井伊直弼を撃った短銃? 幕末の複製和銃見つかる

ペリーが日本に贈った短銃を複製したとみられる幕末・日本製の精巧な6連発短銃が見つかった。幕末の精巧な和製短銃は現存しておらず、手に入れた大阪市の古式銃研究家、沢田平さん(74)は「日本の工作技術の高さを証明する貴重な資料」と話す。沢田さんは水戸藩で作られたと推測、「桜田門外の変井伊直弼を撃った短銃の可能性が高い」とも話している。
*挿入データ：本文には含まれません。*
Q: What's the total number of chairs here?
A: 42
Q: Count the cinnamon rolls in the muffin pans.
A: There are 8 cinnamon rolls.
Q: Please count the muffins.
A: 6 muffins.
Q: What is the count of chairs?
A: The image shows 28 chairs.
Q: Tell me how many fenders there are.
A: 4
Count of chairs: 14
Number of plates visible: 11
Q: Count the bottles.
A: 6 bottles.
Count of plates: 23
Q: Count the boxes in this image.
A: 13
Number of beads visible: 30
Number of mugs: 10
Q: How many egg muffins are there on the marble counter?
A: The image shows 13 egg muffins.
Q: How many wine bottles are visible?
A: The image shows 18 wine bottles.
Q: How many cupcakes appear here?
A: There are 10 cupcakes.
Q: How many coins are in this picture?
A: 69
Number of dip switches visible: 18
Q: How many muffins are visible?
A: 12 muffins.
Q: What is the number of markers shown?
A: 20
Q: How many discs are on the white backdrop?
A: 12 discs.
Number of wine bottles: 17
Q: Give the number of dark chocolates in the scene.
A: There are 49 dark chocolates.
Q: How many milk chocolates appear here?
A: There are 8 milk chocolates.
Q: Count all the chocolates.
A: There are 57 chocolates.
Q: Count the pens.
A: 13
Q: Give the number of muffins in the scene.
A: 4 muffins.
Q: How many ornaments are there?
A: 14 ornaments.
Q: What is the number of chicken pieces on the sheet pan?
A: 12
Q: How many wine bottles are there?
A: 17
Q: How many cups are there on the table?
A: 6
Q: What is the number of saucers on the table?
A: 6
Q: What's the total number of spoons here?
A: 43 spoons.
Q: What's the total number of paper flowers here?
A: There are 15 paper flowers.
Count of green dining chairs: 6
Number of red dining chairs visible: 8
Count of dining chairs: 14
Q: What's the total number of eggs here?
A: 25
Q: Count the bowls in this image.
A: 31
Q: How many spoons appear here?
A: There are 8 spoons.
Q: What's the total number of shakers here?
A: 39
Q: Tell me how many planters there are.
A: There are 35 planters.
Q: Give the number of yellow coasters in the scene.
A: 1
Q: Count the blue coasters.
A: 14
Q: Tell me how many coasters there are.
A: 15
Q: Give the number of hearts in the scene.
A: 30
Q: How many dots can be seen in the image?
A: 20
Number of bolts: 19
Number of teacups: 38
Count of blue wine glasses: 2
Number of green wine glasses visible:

 米・コルト社製の複製で、全長35.4センチ。銃身内に七条の施条線が刻まれるなど高度な技術が使われていた。グリップは中国から輸入された高級紫檀(したん)。全身に桜の花が彫られ、一部には純銀も使われている。安政年間(1854〜1860)に活躍した彫工「鎌田壽次」の名が彫られている。

 ペリーは1854年の2度目の来日の際、将軍家や江戸幕府の閣僚などに最新式のコルト社製短銃を贈ったとされる。当時、その銃に接することができるのは大老や国防関係の閣僚に限られていた。

 茨城大の磯田道史准教授によると、このレベルの短銃を生産する能力を持っていたのは幕府や海防参与だった徳川斉昭水戸藩薩摩藩など。同准教授は「ペリーの銃が国内で複製されていただけで驚きだ。大名の持ち物であった可能性は高い。現物が残っているのは奇跡に近い」。

 沢田さんによると、この短銃は戦後、連合国軍総司令部(GHQ)に接収され、米国に渡っていた。1987年に日本の収集家に買い取られ、十数年前に沢田さんが入手したという。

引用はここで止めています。